The selective D1 agonist, SKF 38393, stimulated adenylyl cyclase by about 40% of basal activity in rat striatum but by only about 10% in the striatum of rhesus monkeys. In contrast, dopamine stimulated striatal adenylyl cyclase in both species with equal efficiency (70-80%). SKF 38393 30 microM inhibited the effect of 30 microM dopamine by about 45% in rat and by about 75% in primate tissue. This difference may be due to a lower D1 receptor reserve in primate than in rodent tissue and suggests that only selective D1 agonists with full efficacy at D1 receptors can be expected to have beneficial effects in patients with Parkinsons disease.

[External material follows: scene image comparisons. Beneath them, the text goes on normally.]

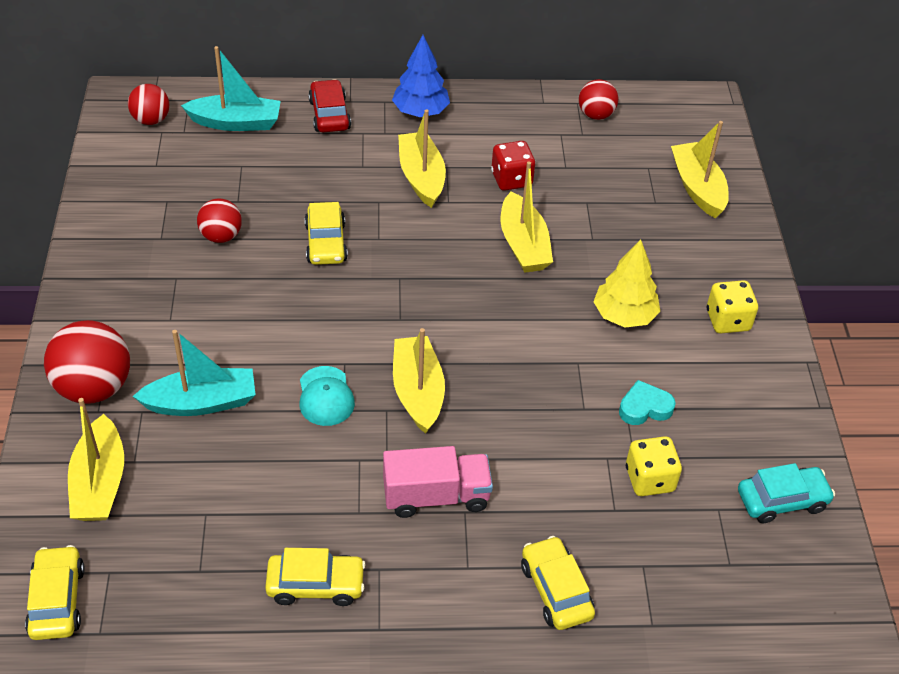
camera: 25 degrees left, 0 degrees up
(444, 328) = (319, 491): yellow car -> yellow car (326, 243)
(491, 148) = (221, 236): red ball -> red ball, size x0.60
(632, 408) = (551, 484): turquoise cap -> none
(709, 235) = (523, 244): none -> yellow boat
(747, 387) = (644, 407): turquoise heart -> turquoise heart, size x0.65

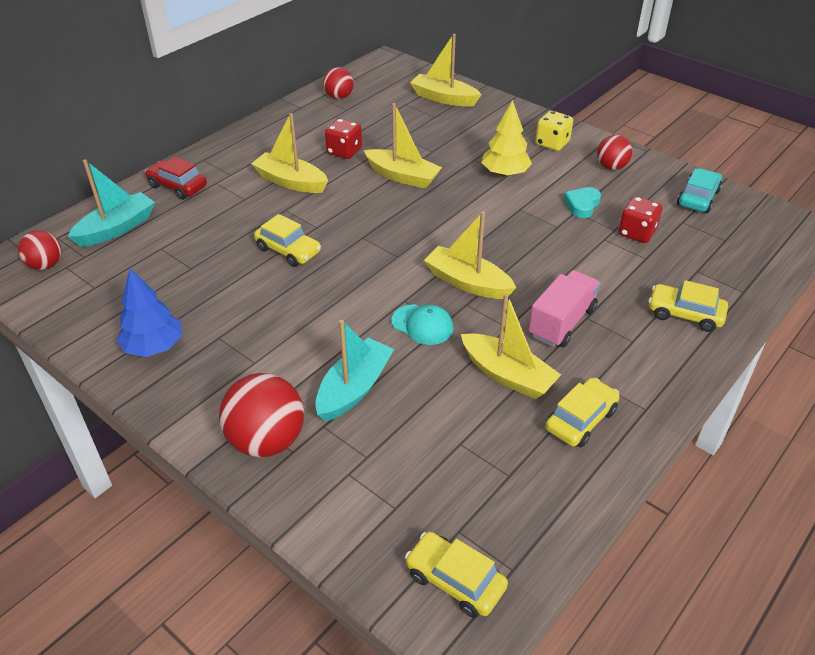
camera: 45 degrees left, 5 degrees down
(99, 482) = (365, 489): yellow boat -> yellow boat (507, 375)
(221, 236) = (212, 293): red ball -> red ball (611, 167)
(420, 111) = (235, 151): blue tree -> blue tree (154, 347)
(649, 479) = (636, 233): yellow dice -> red dice

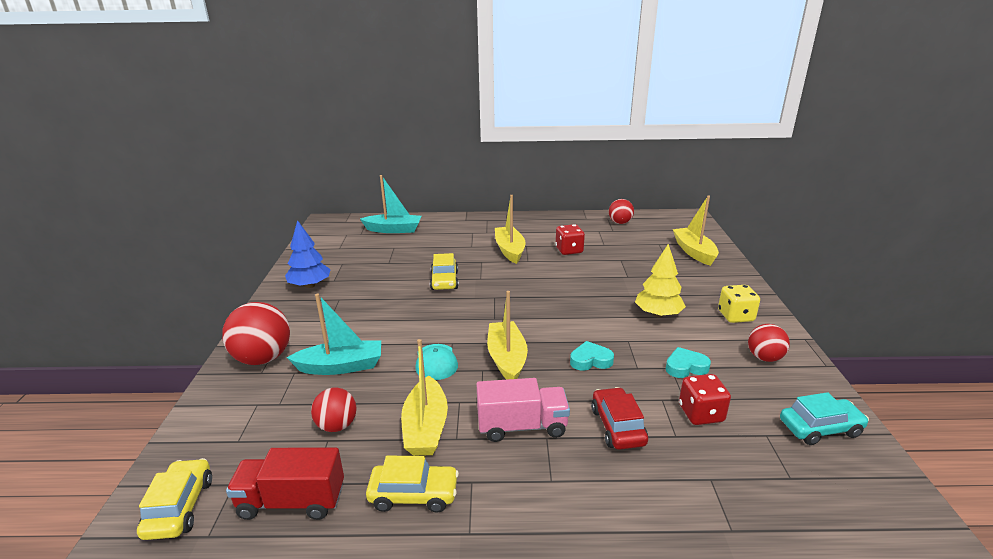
camera: 50 degrees right, 15 degrees down
(46, 265) = (341, 229): red ball -> red ball (337, 426)
(177, 186) = (452, 225): red car -> red car (617, 426)
(402, 176) = (580, 280): yellow boat -> none
(520, 497) = (292, 501): none -> red truck
(522, 242) = (590, 360): none -> turquoise heart
(685, 314) = (634, 499): yellow car -> none

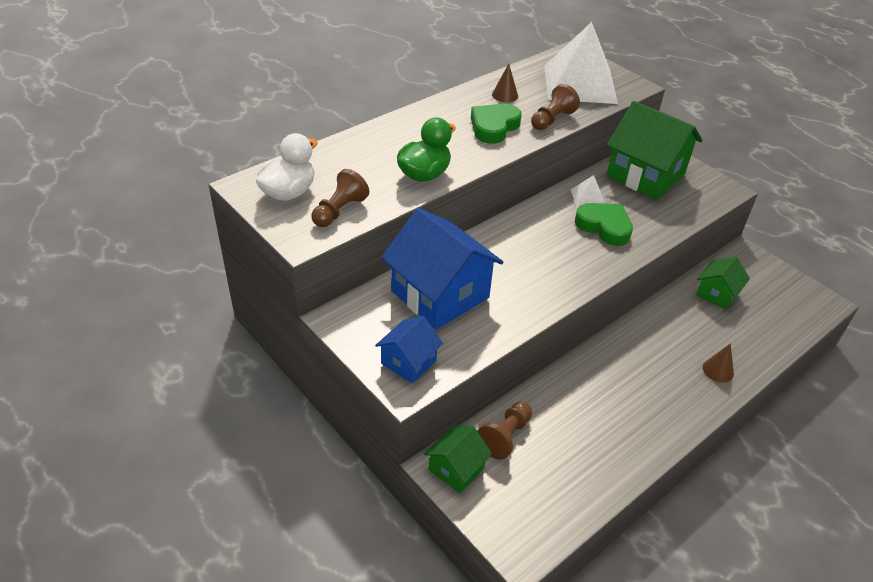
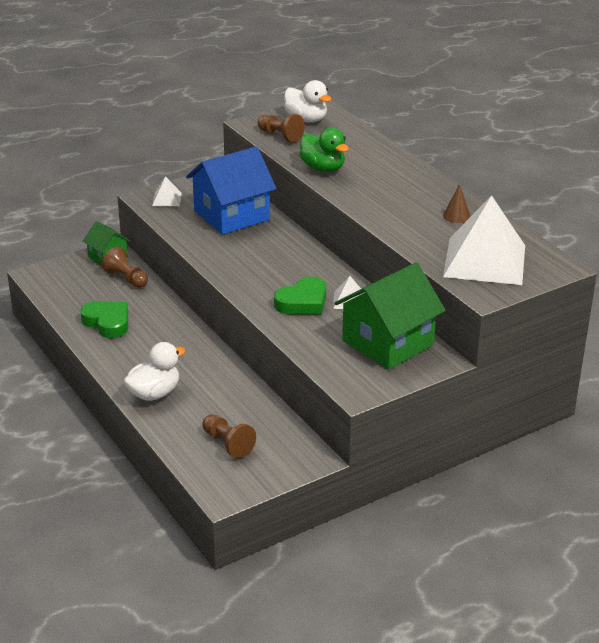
camera: 100 degrees right, 10 degrees down
(408, 362) = (167, 199): blue house -> white pyramid
(494, 127) = (396, 204): green heart -> green heart (107, 322)
(552, 119) = (409, 235): brown pawn -> brown pawn (227, 444)
(717, 294) = (252, 419): green house -> none
(718, 370) = (154, 394): brown cone -> white duck

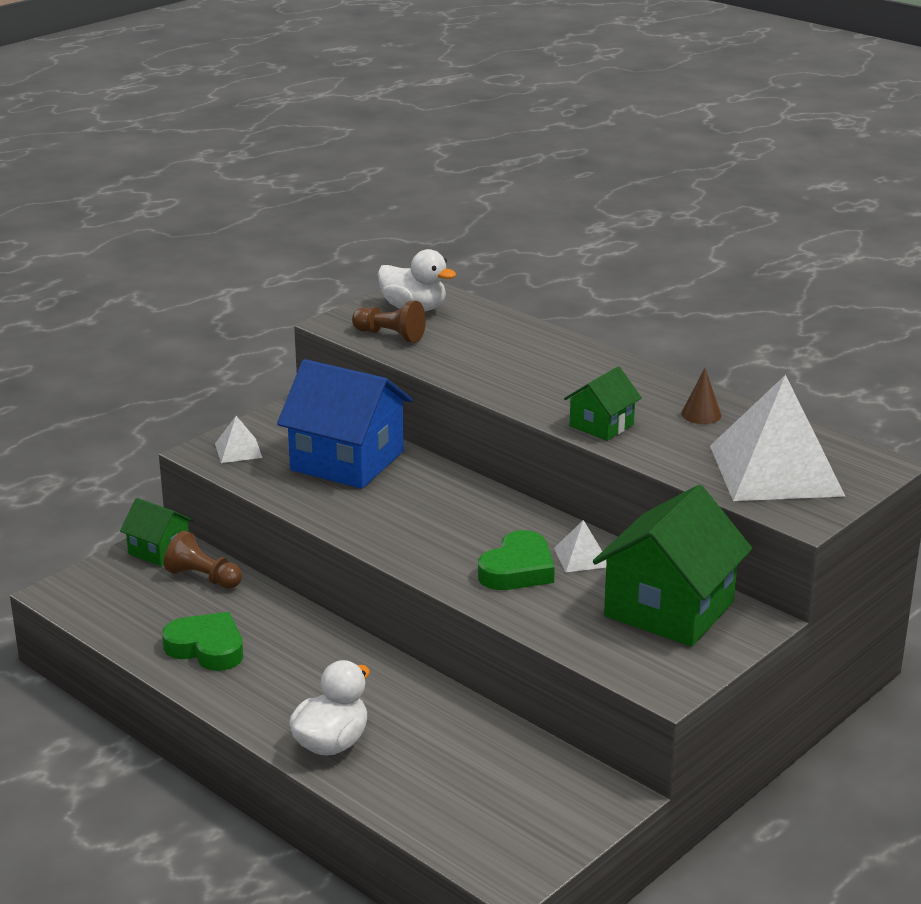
camera: 15 degrees left, 5 degrees down
(227, 444) = (479, 799): brown pawn -> none
(231, 215) = (347, 460): blue house -> blue house turned 75 degrees clockwise
(323, 168) = (477, 373): green duck -> none
(385, 214) = (601, 425): none -> green house

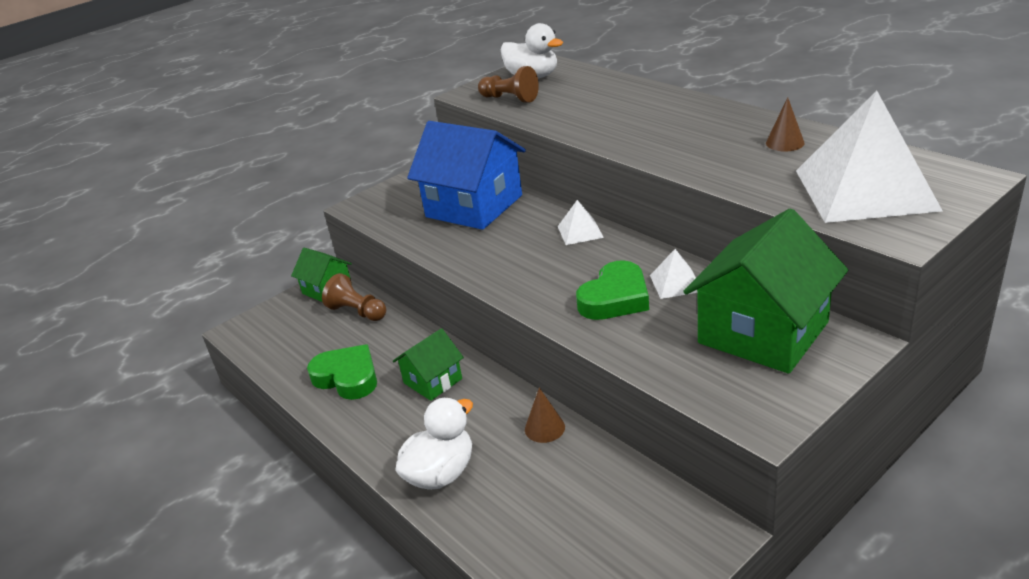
camera: 10 degrees right, 5 degrees up
(238, 450) = (386, 203): white pyramid -> white pyramid (580, 232)
(439, 703) = (544, 428): none -> brown cone
(601, 425) = (690, 159): green house -> green house (433, 381)

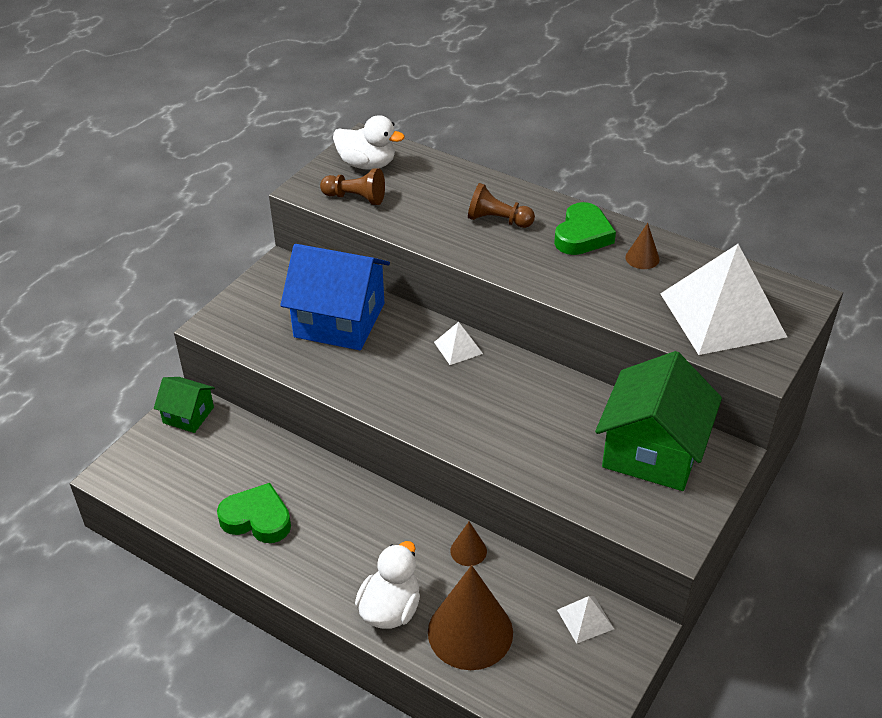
camera: 20 degrees left, 10 degrees up
(357, 312) = (234, 440): brown pawn -> brown pawn (498, 220)
(433, 381) = (345, 513): green house -> none
(517, 507) = (470, 632): none -> brown cone
(615, 298) = (516, 424): green heart -> green heart (582, 235)
(676, 283) = (565, 403): white pyramid -> white pyramid (585, 619)

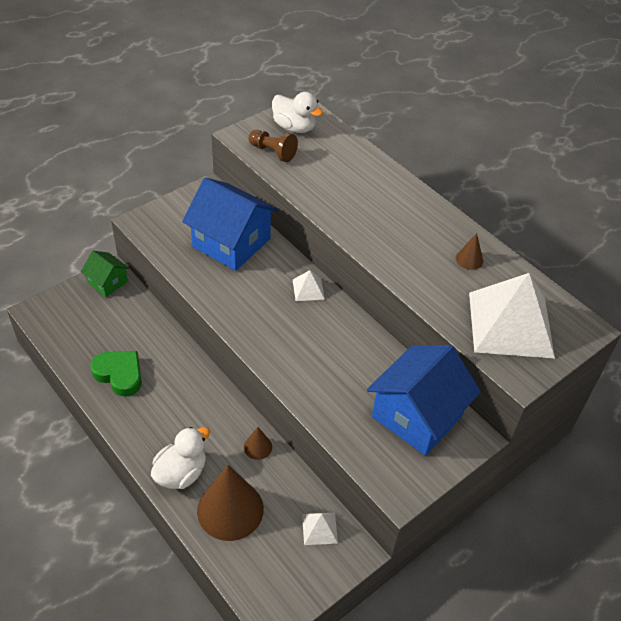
camera: 15 degrees right, 5 degrees up
(498, 220) = (371, 198): brown pawn -> none
(582, 235) = (431, 227): green heart -> none
(652, 451) = (417, 416): green house -> blue house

Sensitization of dopamine-stimulated adenylyl cyclase in the striatum of 1-methyl-4-phenyl-1,2,3,6-tetrahydropyridine- treated rhesus monkeys and patients with idiopathic parkinson's disease

Abstract: Dopamine‐stimulated adenylyl cyclase activity was measured in striatal homogenates of l‐methyl‐4‐phenyl‐1,2,3,6‐tetrahydropyridine (MPTP)‐treated rhesus monkeys and humans with idiopathic Parkinsons disease and compared with the activity in control tissue. No differences between parkinsonian and control tissue were found in the presence of 20 mM NaCl. However, when 120 mM NaCl was included in the assay medium, a significantly higher increase in the Vmax of dopamine‐stimulated adenylyl cyclase activity was observed in the caudate of MPTP‐parkinsonian rhesus monkeys and the putamen of patients with idiopathic Parkinsons disease. No such sensitization was seen in the MPTP‐treated rhesus putamen or human Parkinsons disease caudate tissue. A role of D2 receptors in this sensitization could be ruled out by the concomitant use of the D2 antagonist l‐sulpiride and by [3H]spiperone saturation analysis of the D2 receptor density, which was found at control level in the caudate tissue of MPTP‐treated rhesus monkeys. Similarly, on the basis of saturation binding with the D1 selective ligand 125I‐SCH 23982, there was no difference in caudate nucleus D1 receptor densities between control and MPTP‐treated monkeys. Our results point to a region‐specific functional sensitization of D1 receptors as a consequence of severe dopaminergic denervation of the striatum and suggest the possibility of a therapeutic potential of a D1 agonist with full intrinsic activity in Parkinsons disease.

Dopamine turnover is upregulated in the caudate/putamen of asymptomatic MPTP-treated rhesus monkeys

In Parkinsons disease (PD) and experimental parkinsonism, losses of up to 60% and 80%, respectively, of dopaminergic neurons in substantia nigra, and dopamine (DA) in striatum remain asymptomatic. Several mechanisms have been suggested for this functional compensation, the DA-mediated being the most established one. Since this mechanism was recently challenged by striatal DA analysis in 1-methyl-4-phenyl-1,2,3,6-tetrahydropyridine (MPTP)-treated monkeys, we present data on several DAergic parameters in three groups of rhesus monkeys: MPTP-treated asymptomatic animals; symptomatic MPTP-treated animals with stable parkinsonism; and untreated sex and age matched controls. We determined ratios of striatal and nigral 3,4-dihydroxyphenyl acetic acid (DOPAC) to DA levels and tyrosine hydroxylase (TH) enzyme activity to DA levels, in addition to the commonly used homovanillic acid (HVA)/DA ratios which, as such, might be less reliable under the conditions of partial denervation. We found that in the asymptomatic MPTP monkeys the DOPAC/DA ratios in putamen and caudate nucleus were shifted with high statistical significance 1.9-5.8-fold, as compared to controls, the shifting of the ratios being in the same range as the 2.6-5.4-fold shifts in the symptomatic animals. Also TH/DA ratios were significantly increased in both, the asymptomatic and the symptomatic MPTP-treated monkeys, with shifts in the putamen and caudate nucleus of 3- and 2.7-7.0-fold, respectively. In the substantia nigra, DOPAC levels and TH activity were strongly decreased after MPTP (-77 to -97%), but the ratios DOPAC/DA and TH/DA were not changed in this brain region. Collectively, our findings support the concept of DAergic compensation of the progressive striatal DA loss in the presymptomatic stages of the parkinsonian disease process.